主要都市銀行の金地金・銀地金の販売額とゴールドバンキングの実績が、統計を取り始めて以来最高を記録した。経済の不確実性が高まる中、安全資産とされる金・銀価格が年初来それぞれ約70%と150%急騰し、50年余りで最も高い上昇率となっていることが、国内の旺盛な買いを呼び込んだ。
●シルバーバー販売額、前年の38倍
金融業界によると、5大都市銀行(KB国民・新韓・ハナ・ウリ・NH農協)は、年初からクリスマス前日の24日までに金地金を6779億7400万ウォン分販売した。昨年の年間販売額(1654億4200万ウォン)の4倍を超え、2020年に統計を取り始めて以来、最大規模となっている。

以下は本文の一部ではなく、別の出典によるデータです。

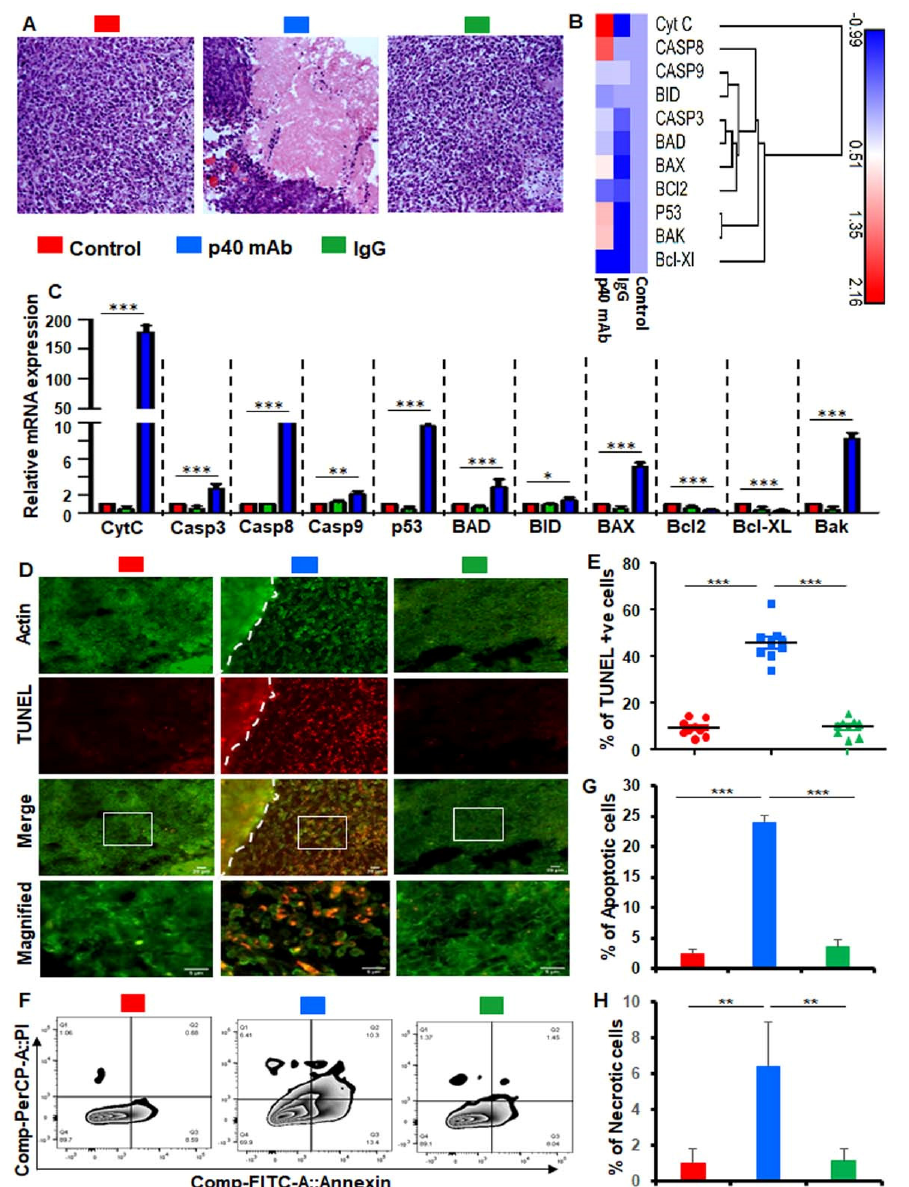
Figure 4. Stimulation of death response in TNBC tumor of PDX mice by p40 mAb. Female 6–8 week old NSG mice were engrafted TNBC tumor in the flank. After about 4 weeks of engraftment, when tumors of PDX mice ( n = 5 per group) were 0.6–0.8 cm 2 in size, mice were treated with p40 mAb and hamster IgG at a dose of 2 mg/kg body wt once a week. After 2 weeks of treatment, H&E staining ( A ) was performed on tumor sections. Tumor tissues were analyzed for the expression of different death-related genes by a custom mRNA array ( B ), which was then plotted with heat map explorer software. ( C ) Real-time mRNA analyses of 11 different death-related genes. Results are mean ± SEM of five mice. *** p < 0.001. Tumor tissue sections were double-labeled for actin and TUNEL ( D ) followed by counting of TUNEL-positive cells in two sections of each of five mice per group ( E ). Single-cell suspensions isolated from tumor tissues were studied by dual FACS for propidium iodide (PI) and Annexin V ( F ) in the LSRFortessa analyzer (BD Biosciences) followed by analysis using the FlowJo Software (v10). Quantification of apoptotic (PI − Annexin V + early apoptotic + PI + Annexin V + late apoptotic; G ) and necrotic (Annexin V − PI + ; H ) cells. Results are mean ± SEM of three PDX mice per group. * p < 0.05; ** p < 0.01; *** p <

重量を公表していないNH農協を除く4行での販売重量も、3745キログラムと、1年で2倍超に拡大した。
シルバーバーは品薄となる場面もあった。シルバーバーを扱っていないハナ銀行を除く4行の今年の販売額(306億8000万ウォン)は、前年(7億9900万ウォン)の38倍に達した。銀行業界では、販売量の大半を個人投資家が占めているとみている。
金を預金のように積み立てるゴールドバンキング(金口座)も、今年は過去最高を更新した。新韓(シンハン)銀行の「ゴールドリッシュ」は、24日時点で18万7859口座、残高は1兆2979億ウォンとなり、口座数・残高ともに2003年の商品の発売以来、最多となった。前年に比べ、残高は約2.4倍、口座数は14%増えた。
●金・銀価格の「サンタ・ラリー」で買い拡大
前例のない投資熱の背景には、国際金・銀価格が連日最高値を更新していることがある。年初来、金は約70%、銀は150%超上昇し、いずれも1979年以降で最も高い年間上昇率だ。

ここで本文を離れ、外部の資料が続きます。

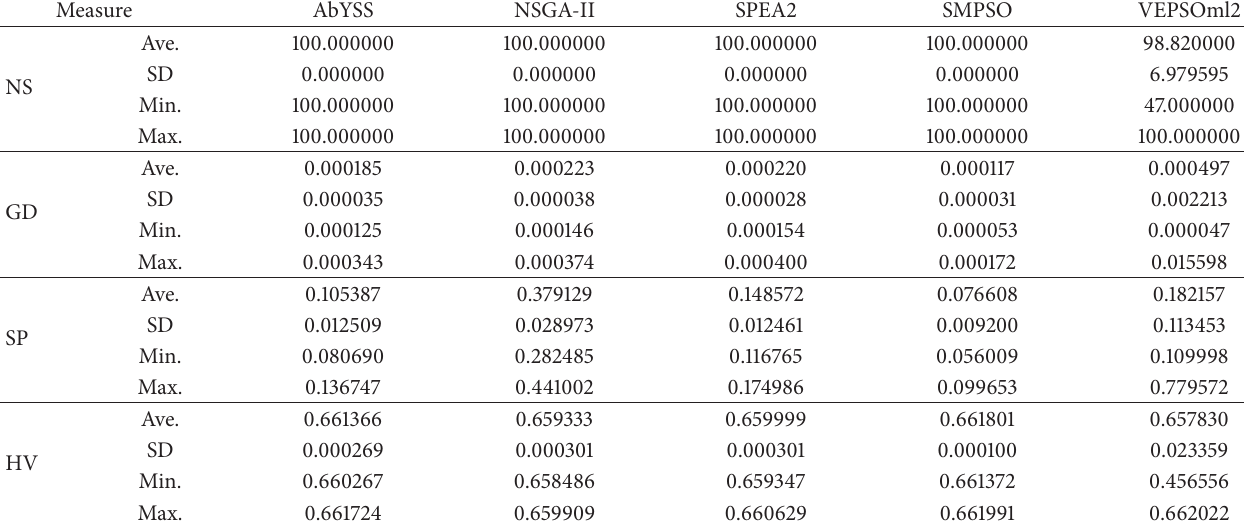
Table 7: Performance comparison based on ZDT1 test problem.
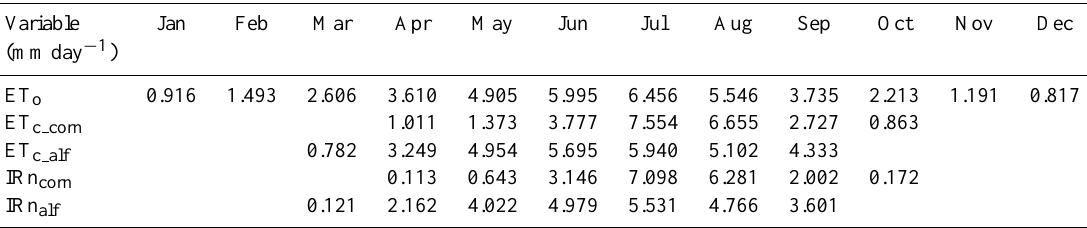
Table 8. Average monthly values for ET o , ET c corn , ET c alf , IRn corn and IRn alf (mmday − 1 ) during the period 2004–2011 for irrigation district of Riegos del Alto Arag´on (RAA, Gra˜n´en weather station).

年末にかけて金・銀価格が最高値更新を続け、サンタラリーを演出した。ブルームバーグ通信によると、クリスマス翌日の26日(現地時間)、国際金の現物価格は一時、前日比最大1.2%上昇し、1トロイオンス(31.1グラム)当たり4530ドルを超え、前日の高値を再び更新した。銀の現物価格も5営業日連続で上昇し、一時、1オンス当たり75ドルを初めて突破した。
専門家は先行きに強気の見方を示しつつも、変動性への注意を促す。KB国民(クンミン)銀行ソウル森PBセンター長のイ・フンドゥ氏は「米国の利下げ基調が維持されれば、現在より高い水準が形成される可能性がある」とする一方、「銀は相対的に流動性が低く価格変動が大きいため、投資には注意が必要だ」と指摘した。